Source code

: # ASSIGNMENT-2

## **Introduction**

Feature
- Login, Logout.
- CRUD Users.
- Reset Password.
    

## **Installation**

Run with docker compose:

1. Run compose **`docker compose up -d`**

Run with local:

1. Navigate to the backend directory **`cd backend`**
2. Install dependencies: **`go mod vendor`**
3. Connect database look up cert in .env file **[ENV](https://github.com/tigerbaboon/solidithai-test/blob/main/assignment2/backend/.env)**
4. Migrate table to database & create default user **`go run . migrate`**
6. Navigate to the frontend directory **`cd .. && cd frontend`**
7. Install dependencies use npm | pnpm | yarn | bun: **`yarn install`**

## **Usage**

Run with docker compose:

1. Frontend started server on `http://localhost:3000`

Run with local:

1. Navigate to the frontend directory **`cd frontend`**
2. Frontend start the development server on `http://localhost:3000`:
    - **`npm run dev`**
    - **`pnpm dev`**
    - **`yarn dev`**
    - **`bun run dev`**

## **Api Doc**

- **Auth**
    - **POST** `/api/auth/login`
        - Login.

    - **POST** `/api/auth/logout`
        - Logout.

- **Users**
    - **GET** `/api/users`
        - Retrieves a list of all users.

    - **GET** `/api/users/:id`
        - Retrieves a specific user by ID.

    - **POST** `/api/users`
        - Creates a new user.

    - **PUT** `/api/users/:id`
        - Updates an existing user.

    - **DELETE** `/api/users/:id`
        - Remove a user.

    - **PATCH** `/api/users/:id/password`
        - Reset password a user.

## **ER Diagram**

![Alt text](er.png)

=====

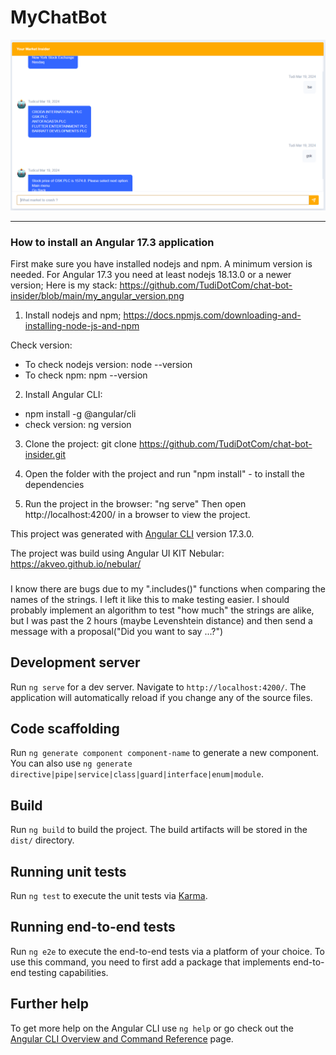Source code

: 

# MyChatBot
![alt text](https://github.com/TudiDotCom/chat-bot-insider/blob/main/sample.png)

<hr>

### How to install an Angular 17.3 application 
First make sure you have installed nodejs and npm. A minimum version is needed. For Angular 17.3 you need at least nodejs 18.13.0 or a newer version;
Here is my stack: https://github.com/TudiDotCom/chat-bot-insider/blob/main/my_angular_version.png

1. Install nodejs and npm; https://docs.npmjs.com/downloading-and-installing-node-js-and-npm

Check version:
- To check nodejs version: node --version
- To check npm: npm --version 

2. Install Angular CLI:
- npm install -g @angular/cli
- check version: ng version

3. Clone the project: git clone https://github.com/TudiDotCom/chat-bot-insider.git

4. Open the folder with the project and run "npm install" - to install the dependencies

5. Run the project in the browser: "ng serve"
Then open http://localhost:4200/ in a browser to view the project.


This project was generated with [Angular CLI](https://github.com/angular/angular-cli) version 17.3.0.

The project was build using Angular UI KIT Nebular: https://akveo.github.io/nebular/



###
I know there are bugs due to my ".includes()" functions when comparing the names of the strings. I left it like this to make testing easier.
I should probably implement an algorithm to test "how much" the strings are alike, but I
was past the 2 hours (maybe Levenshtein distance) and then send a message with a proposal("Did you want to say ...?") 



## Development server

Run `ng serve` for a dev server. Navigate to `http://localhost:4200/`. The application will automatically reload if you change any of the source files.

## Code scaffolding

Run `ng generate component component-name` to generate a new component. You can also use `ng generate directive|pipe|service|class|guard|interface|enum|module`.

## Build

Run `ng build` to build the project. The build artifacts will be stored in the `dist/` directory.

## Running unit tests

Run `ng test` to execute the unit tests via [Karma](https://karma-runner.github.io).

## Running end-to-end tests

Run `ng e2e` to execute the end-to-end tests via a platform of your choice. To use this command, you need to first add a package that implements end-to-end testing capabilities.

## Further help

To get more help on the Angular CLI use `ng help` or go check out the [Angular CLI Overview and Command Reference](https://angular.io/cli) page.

=====

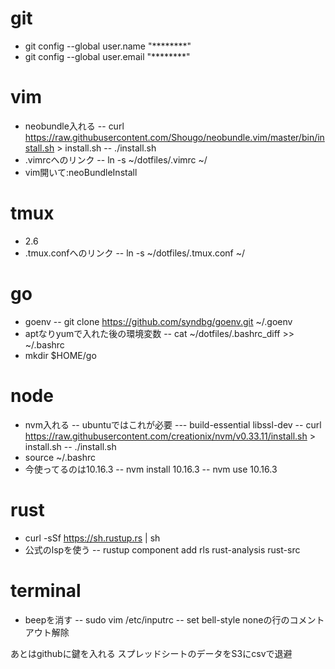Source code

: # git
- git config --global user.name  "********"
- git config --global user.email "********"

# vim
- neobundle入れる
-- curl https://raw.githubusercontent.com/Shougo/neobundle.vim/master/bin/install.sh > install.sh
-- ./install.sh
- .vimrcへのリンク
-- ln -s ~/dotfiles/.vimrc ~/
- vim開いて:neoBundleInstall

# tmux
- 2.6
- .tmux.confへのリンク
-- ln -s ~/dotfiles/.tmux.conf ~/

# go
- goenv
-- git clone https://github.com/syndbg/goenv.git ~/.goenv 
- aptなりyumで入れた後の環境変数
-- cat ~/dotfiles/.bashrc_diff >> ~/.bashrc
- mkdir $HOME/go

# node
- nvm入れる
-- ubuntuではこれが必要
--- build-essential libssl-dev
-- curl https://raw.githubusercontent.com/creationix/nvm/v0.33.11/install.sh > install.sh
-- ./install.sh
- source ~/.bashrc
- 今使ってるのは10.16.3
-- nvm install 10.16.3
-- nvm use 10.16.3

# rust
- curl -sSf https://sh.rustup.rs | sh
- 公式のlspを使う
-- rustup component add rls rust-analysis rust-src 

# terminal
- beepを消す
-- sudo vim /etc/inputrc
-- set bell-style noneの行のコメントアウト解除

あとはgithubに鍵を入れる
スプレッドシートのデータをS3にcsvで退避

=====

▶ **Task prompt**
Count how many lines above include the word "will" and answer with that figure only.

▶ **Answer**
2